• WORK REQUEST:
Which lines run from the one containing "738 96 1681" to the end of the entries below? Retype exactly those, both ends included.

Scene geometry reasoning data
Start of Block
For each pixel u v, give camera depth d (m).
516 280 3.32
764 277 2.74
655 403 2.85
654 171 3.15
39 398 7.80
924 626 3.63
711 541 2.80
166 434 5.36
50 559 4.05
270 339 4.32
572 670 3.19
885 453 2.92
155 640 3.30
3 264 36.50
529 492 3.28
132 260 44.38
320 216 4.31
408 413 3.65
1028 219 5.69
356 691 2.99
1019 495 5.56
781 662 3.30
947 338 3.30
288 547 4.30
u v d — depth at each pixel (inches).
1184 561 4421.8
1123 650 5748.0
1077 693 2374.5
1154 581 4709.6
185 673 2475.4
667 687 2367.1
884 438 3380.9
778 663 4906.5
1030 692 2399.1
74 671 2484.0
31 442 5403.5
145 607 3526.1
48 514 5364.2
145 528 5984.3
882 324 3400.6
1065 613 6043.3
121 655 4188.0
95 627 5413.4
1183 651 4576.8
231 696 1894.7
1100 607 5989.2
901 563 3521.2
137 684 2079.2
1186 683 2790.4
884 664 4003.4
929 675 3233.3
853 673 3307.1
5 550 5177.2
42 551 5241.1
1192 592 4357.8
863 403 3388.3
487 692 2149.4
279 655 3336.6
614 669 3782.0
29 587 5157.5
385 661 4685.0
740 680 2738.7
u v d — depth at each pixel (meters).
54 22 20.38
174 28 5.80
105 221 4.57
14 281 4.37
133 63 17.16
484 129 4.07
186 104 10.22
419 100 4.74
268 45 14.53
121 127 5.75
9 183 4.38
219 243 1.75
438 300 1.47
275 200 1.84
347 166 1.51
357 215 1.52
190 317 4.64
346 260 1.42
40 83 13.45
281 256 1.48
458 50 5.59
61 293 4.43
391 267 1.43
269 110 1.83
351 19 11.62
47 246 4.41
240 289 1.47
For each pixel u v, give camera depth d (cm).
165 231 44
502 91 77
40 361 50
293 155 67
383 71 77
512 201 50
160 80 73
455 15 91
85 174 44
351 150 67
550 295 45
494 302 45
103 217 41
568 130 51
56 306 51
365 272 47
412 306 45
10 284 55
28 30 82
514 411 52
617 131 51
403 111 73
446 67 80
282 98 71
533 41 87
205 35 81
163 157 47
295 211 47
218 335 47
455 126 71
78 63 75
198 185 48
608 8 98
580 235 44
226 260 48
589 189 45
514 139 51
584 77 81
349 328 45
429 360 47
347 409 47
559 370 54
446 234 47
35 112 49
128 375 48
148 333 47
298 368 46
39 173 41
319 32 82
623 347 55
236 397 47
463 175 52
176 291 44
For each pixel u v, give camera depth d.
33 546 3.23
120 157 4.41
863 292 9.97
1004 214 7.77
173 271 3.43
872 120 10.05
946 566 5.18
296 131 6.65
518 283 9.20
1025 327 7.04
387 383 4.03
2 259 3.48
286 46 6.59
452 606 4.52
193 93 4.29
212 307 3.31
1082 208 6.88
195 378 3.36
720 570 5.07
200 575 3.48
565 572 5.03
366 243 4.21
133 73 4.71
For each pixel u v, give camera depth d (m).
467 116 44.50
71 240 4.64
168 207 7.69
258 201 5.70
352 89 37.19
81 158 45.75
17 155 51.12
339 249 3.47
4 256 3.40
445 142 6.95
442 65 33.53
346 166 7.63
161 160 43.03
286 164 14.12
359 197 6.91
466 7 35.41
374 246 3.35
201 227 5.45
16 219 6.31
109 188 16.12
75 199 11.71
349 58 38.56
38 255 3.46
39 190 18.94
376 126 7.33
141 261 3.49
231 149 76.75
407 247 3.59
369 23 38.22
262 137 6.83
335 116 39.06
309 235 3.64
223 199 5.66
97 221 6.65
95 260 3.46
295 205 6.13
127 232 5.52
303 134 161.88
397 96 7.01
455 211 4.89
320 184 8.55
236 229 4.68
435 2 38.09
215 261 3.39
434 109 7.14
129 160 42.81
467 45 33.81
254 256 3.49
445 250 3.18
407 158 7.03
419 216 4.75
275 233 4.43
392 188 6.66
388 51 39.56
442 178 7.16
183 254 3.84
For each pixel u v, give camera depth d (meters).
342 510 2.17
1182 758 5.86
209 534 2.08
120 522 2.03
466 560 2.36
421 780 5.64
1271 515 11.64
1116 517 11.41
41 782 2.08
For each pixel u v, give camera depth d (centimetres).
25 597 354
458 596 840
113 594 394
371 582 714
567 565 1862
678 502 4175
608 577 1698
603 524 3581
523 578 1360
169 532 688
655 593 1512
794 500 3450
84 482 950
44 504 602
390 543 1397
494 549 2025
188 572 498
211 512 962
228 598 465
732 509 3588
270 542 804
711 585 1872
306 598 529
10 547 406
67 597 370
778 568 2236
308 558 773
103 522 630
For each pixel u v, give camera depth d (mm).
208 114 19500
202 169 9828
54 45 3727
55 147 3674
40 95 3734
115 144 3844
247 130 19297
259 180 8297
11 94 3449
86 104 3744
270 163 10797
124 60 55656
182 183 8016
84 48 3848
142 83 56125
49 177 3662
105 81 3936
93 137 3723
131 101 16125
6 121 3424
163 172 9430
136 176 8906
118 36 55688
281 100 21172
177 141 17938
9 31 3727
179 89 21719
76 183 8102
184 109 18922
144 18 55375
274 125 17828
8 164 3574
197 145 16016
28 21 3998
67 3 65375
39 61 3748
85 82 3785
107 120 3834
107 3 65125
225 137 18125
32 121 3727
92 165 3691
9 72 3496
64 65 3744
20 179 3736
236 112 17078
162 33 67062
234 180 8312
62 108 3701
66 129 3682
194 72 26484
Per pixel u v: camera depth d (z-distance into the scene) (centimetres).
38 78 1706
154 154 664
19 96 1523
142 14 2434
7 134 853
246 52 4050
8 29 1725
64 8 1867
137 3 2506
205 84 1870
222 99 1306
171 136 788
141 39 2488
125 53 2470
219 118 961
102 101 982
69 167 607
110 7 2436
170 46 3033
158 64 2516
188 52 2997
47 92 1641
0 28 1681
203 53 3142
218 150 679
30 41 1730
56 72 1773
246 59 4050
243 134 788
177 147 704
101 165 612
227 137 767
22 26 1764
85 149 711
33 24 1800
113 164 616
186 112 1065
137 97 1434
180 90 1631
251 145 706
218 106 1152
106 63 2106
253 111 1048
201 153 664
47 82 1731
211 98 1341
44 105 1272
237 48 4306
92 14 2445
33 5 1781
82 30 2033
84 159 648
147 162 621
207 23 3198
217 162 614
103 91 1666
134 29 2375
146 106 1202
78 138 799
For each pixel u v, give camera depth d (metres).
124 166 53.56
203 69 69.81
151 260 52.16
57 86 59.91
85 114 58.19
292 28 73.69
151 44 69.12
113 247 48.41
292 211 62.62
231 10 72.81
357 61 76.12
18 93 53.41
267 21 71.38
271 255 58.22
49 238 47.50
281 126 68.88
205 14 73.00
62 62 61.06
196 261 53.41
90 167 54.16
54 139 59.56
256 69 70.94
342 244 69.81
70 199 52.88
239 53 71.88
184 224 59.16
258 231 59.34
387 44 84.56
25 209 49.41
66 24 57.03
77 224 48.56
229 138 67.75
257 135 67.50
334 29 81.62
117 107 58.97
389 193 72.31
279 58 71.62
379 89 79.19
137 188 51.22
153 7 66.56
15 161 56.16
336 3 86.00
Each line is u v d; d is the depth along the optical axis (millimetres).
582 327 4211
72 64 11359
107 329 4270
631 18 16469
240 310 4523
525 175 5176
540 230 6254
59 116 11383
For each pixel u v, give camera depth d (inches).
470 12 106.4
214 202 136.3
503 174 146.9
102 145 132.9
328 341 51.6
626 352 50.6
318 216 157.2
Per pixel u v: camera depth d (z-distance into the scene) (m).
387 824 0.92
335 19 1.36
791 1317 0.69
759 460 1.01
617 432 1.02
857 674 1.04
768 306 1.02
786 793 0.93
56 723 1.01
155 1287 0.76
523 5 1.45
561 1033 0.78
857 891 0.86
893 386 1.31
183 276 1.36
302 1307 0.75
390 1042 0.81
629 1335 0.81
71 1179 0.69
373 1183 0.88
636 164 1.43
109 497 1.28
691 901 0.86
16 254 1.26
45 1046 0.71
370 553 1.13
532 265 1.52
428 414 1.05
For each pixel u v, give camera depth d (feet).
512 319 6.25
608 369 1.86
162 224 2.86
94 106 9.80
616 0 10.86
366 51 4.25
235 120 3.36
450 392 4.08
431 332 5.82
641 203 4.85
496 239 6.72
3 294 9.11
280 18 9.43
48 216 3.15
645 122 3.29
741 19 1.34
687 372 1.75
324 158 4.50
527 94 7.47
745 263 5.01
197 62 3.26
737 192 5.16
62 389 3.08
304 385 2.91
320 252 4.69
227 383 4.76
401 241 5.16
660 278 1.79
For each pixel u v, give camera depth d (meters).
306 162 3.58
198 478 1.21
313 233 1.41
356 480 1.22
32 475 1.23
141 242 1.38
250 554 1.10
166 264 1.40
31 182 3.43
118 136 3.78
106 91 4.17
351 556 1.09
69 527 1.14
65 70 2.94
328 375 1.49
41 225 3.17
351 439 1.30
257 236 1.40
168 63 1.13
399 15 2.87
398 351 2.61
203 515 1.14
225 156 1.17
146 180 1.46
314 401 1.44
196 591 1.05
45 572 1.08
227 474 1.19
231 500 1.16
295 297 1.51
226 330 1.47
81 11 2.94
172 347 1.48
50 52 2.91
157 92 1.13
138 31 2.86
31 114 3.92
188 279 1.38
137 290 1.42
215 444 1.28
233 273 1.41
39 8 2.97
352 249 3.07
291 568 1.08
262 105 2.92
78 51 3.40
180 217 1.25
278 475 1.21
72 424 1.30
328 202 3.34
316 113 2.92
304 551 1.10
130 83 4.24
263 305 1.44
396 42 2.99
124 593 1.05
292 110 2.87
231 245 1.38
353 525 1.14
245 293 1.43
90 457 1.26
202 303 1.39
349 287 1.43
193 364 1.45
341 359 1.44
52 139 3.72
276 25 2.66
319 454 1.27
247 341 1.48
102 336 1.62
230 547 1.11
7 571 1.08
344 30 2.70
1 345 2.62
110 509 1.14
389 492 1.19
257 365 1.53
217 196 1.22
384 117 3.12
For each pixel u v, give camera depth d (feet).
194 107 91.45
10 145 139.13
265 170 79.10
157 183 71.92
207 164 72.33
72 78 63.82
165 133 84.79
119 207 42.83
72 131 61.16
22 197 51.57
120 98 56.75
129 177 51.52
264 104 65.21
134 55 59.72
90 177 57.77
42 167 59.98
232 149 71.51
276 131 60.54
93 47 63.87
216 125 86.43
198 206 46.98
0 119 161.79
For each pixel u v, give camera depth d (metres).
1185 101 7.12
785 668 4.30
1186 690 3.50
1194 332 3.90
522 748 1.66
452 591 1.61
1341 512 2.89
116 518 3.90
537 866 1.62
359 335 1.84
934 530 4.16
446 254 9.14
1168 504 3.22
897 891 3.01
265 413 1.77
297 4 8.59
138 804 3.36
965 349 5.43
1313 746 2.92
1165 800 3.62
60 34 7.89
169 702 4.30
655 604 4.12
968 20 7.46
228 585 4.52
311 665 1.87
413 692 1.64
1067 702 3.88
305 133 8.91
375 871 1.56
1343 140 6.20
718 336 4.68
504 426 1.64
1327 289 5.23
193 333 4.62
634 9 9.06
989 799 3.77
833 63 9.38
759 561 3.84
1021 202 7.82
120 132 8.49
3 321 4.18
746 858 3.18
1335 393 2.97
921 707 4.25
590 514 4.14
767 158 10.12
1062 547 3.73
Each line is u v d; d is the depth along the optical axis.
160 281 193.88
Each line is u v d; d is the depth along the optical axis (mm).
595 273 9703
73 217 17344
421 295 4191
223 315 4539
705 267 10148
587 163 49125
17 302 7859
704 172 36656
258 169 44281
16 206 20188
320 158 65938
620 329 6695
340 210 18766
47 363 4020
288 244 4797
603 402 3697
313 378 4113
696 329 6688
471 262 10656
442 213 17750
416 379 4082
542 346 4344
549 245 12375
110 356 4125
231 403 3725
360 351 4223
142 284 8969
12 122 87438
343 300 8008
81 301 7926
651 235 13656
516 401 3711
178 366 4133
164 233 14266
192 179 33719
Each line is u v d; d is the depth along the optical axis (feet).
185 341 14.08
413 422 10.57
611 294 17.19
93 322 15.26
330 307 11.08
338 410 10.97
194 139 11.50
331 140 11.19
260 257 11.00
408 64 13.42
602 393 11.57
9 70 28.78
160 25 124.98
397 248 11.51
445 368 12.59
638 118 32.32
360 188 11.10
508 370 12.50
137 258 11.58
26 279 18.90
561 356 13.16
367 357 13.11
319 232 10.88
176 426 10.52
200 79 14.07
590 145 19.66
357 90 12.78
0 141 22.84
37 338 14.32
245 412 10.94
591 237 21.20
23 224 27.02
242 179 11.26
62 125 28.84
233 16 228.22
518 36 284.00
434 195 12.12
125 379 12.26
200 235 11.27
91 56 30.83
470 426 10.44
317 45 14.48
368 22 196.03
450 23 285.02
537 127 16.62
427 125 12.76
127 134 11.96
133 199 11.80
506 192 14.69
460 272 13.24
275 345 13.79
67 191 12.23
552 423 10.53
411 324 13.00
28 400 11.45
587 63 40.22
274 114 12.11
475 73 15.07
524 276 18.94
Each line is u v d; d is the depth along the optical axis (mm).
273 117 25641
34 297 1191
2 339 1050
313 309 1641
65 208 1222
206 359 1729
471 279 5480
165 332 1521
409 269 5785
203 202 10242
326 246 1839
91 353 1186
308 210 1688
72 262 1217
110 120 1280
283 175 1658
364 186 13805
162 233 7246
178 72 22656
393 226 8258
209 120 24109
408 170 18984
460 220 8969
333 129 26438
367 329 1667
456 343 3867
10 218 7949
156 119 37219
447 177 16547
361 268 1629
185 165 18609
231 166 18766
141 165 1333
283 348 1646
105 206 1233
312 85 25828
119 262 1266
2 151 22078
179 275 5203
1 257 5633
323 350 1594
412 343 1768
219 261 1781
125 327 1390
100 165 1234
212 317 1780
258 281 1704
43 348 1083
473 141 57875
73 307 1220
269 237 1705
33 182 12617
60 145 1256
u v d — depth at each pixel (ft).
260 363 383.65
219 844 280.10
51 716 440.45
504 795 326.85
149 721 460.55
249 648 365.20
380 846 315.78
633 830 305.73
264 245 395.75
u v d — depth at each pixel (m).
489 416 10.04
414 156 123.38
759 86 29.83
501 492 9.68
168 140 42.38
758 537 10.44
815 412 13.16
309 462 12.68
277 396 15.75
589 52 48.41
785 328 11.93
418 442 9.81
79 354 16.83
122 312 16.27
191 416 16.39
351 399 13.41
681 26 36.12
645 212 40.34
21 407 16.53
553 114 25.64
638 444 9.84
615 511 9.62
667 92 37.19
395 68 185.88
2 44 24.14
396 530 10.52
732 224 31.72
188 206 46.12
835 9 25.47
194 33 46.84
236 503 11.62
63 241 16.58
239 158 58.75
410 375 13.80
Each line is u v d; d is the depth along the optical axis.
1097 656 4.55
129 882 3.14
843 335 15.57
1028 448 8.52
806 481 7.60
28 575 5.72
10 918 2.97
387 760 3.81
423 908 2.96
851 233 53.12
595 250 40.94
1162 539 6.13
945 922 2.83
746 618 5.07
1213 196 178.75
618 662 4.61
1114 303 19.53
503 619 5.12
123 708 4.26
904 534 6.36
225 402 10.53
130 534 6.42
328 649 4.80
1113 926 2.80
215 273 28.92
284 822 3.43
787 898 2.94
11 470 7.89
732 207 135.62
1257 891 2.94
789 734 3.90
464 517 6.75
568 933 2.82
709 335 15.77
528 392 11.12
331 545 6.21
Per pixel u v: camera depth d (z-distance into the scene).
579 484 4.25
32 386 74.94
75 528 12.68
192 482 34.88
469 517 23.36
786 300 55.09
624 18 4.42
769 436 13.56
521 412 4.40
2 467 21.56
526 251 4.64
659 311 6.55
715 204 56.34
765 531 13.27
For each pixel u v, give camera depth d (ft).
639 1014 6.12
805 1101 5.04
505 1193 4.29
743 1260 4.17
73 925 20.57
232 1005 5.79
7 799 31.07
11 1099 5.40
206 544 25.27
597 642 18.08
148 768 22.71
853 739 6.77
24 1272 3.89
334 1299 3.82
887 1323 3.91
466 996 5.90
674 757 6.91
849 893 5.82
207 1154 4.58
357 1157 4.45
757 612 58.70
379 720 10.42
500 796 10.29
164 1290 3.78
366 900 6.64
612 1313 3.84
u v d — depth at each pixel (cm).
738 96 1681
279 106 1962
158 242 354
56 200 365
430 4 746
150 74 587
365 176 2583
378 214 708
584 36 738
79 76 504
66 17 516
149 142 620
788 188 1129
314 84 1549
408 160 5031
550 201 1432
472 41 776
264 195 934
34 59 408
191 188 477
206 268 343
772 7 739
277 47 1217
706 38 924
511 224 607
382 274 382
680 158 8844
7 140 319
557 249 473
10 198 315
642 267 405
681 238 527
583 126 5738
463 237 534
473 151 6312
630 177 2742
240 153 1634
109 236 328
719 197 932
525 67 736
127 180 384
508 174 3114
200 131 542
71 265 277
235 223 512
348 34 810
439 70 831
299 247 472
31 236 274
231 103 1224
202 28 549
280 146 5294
End of Block
• EXERCISE SOLUTION:
738 96 1681
279 106 1962
158 242 354
56 200 365
430 4 746
150 74 587
365 176 2583
378 214 708
584 36 738
79 76 504
66 17 516
149 142 620
788 188 1129
314 84 1549
408 160 5031
550 201 1432
472 41 776
264 195 934
34 59 408
191 188 477
206 268 343
772 7 739
277 47 1217
706 38 924
511 224 607
382 274 382
680 158 8844
7 140 319
557 249 473
10 198 315
642 267 405
681 238 527
583 126 5738
463 237 534
473 151 6312
630 177 2742
240 153 1634
109 236 328
719 197 932
525 67 736
127 180 384
508 174 3114
200 131 542
71 265 277
235 223 512
348 34 810
439 70 831
299 247 472
31 236 274
231 103 1224
202 28 549
280 146 5294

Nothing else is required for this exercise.